_Document section_
- Opening Delimiter -

Concerto Funebre

Composer: Karl Amadeus Hartmann (b. 1905 - d. 1963)
Share :

Details

Composer: Karl Amadeus Hartmann (b. 1905 - d. 1963)

Performance date: 04/07/2016

Venue: St. Brendan’s Church

Composition Year: 1939 revised 1959

Duration: 00:21:25

Recording Engineer: Richard McCullough, RTÉ lyric fm

Instrumentation: 2vn, va, vc

Instrumentation Category:Large Mixed Ensemble

Instrumentation Other: va, vn, festival strings

Artists: Tamsin Waley-Cohen - [violin]
Lawrence Power - [viola]
Festival Strings 2016 (Phoebe White, Siobhán Doyle, Kate Oswin, Eoin Ducrot [violin 1], Jane Hackett, Alicia Berendse, Cillian O'Breachain, Brendan Garde [violin 2], David Kenny, Lydia Abell, Ed Creedon [viola], Eugene Lamy Alves, Ghislaine McMullin, Aoife Burke [cello]) - [string orchestra]

The times were so strange that it was impossible
to tell if you would survive them. The individual was exposed to devastation
and the degeneration of an age, in which our nation all but lost its soul. For
nowhere was there any deliverance, save in that the spirit of simple folk were
able to muster against it.

- Closing Delimiter -

_Data to examine_
- Opening Delimiter -

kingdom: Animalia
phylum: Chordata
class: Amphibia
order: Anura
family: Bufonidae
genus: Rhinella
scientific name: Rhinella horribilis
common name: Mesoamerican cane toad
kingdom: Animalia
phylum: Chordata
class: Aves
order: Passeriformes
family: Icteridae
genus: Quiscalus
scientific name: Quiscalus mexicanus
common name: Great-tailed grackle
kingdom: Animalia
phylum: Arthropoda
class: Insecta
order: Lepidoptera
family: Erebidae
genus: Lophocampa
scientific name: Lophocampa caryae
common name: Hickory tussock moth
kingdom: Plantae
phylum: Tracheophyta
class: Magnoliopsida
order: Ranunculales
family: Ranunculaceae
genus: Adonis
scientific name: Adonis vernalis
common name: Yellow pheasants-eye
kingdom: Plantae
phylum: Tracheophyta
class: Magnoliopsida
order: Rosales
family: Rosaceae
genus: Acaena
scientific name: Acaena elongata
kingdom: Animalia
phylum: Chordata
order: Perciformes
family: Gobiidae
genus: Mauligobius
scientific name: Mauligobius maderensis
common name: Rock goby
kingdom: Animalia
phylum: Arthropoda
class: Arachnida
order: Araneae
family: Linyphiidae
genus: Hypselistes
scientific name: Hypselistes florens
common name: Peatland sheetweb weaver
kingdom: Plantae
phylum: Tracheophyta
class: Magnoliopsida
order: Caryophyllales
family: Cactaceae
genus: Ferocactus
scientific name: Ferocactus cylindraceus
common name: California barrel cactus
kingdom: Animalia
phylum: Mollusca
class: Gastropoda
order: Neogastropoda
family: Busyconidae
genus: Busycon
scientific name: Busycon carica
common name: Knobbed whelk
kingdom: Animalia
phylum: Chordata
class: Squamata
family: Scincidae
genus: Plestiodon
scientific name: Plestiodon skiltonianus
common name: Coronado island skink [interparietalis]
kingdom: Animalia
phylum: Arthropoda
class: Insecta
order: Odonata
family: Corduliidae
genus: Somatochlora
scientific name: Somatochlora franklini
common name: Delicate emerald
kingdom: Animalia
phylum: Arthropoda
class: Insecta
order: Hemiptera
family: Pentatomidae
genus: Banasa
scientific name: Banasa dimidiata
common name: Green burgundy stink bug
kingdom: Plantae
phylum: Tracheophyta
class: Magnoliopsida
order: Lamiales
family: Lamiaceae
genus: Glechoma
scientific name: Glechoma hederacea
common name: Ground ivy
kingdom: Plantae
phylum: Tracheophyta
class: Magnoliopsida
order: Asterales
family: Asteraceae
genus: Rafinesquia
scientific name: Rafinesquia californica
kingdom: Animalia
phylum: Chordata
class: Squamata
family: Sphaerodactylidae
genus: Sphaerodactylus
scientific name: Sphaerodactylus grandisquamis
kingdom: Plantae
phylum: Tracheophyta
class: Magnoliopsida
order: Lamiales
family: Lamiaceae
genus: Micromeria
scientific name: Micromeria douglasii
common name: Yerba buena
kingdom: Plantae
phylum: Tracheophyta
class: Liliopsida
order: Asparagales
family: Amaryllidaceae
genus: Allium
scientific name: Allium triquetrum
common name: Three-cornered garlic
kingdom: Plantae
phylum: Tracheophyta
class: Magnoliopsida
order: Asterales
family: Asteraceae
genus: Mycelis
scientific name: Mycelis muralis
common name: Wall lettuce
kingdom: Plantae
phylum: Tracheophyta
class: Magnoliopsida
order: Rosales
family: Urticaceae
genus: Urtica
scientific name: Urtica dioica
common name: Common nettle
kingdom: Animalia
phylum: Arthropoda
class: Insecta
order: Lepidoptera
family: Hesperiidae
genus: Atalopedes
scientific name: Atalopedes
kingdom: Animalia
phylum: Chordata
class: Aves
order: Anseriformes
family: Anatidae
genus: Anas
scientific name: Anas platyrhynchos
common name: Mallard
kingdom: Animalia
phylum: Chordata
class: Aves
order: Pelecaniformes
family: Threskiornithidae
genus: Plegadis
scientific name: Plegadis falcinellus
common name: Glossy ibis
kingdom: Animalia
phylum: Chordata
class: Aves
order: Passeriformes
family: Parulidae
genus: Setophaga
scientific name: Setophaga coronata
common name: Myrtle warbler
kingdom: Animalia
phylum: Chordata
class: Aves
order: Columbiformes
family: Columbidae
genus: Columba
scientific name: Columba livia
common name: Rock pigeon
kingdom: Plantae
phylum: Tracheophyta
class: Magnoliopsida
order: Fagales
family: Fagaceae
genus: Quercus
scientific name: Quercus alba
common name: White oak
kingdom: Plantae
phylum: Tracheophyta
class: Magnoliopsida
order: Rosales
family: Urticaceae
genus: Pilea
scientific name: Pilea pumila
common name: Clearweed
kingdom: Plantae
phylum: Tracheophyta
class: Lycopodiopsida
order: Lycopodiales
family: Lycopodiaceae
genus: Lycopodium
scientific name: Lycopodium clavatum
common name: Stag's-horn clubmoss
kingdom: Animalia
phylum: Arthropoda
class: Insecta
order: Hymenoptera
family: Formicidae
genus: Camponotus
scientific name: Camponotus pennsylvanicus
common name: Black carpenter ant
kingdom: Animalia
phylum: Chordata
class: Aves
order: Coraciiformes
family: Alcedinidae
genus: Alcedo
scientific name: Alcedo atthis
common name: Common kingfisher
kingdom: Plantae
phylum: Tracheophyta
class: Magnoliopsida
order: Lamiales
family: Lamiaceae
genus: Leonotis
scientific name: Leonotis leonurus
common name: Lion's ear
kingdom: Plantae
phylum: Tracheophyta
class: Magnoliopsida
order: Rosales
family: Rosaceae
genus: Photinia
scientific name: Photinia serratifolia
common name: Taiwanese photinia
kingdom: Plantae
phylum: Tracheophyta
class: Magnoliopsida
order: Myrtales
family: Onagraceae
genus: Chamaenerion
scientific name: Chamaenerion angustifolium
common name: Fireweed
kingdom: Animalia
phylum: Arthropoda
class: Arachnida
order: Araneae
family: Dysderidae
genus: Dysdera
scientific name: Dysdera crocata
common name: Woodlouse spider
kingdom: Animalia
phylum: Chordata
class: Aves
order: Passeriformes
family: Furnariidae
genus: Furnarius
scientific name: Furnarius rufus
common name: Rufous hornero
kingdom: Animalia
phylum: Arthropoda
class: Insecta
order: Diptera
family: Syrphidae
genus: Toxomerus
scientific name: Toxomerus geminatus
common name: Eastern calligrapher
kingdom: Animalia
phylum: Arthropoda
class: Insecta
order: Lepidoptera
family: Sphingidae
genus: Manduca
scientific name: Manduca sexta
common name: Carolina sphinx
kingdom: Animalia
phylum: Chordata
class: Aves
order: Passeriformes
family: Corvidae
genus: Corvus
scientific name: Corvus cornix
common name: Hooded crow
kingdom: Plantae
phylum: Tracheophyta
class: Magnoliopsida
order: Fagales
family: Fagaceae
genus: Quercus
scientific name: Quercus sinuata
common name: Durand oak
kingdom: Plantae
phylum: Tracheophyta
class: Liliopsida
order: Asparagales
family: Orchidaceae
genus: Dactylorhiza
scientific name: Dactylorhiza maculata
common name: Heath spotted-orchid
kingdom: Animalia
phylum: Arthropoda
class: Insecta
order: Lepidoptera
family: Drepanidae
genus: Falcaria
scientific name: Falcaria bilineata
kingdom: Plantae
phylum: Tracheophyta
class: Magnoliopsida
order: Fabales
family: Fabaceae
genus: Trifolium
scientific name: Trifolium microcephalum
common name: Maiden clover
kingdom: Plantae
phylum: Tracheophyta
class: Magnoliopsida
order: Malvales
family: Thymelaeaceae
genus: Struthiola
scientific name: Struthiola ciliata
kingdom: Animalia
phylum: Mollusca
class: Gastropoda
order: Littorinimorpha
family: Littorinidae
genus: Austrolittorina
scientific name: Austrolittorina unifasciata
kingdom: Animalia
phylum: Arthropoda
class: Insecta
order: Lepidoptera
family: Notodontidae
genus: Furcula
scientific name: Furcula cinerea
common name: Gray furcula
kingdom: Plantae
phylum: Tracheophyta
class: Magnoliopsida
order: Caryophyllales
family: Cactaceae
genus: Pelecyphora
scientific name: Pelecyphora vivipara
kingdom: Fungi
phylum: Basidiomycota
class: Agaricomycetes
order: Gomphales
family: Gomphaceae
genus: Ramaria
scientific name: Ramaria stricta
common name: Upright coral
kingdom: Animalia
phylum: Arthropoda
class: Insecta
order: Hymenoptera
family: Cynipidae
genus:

- Closing Delimiter -

_Exercise set_
a – Output the part of the Concerto Funebre page that opens with the words containing "The times were" and closes with "muster against it.", copied word for word.
b – According to the Concerto Funebre page, in what venue was the piece performed?
Use only the Concerto Funebre page, not the records.

_Answers for this exercise_
a –
The times were so strange that it was impossible
to tell if you would survive them. The individual was exposed to devastation
and the degeneration of an age, in which our nation all but lost its soul. For
nowhere was there any deliverance, save in that the spirit of simple folk were
able to muster against it.

b – St. Brendan’s Church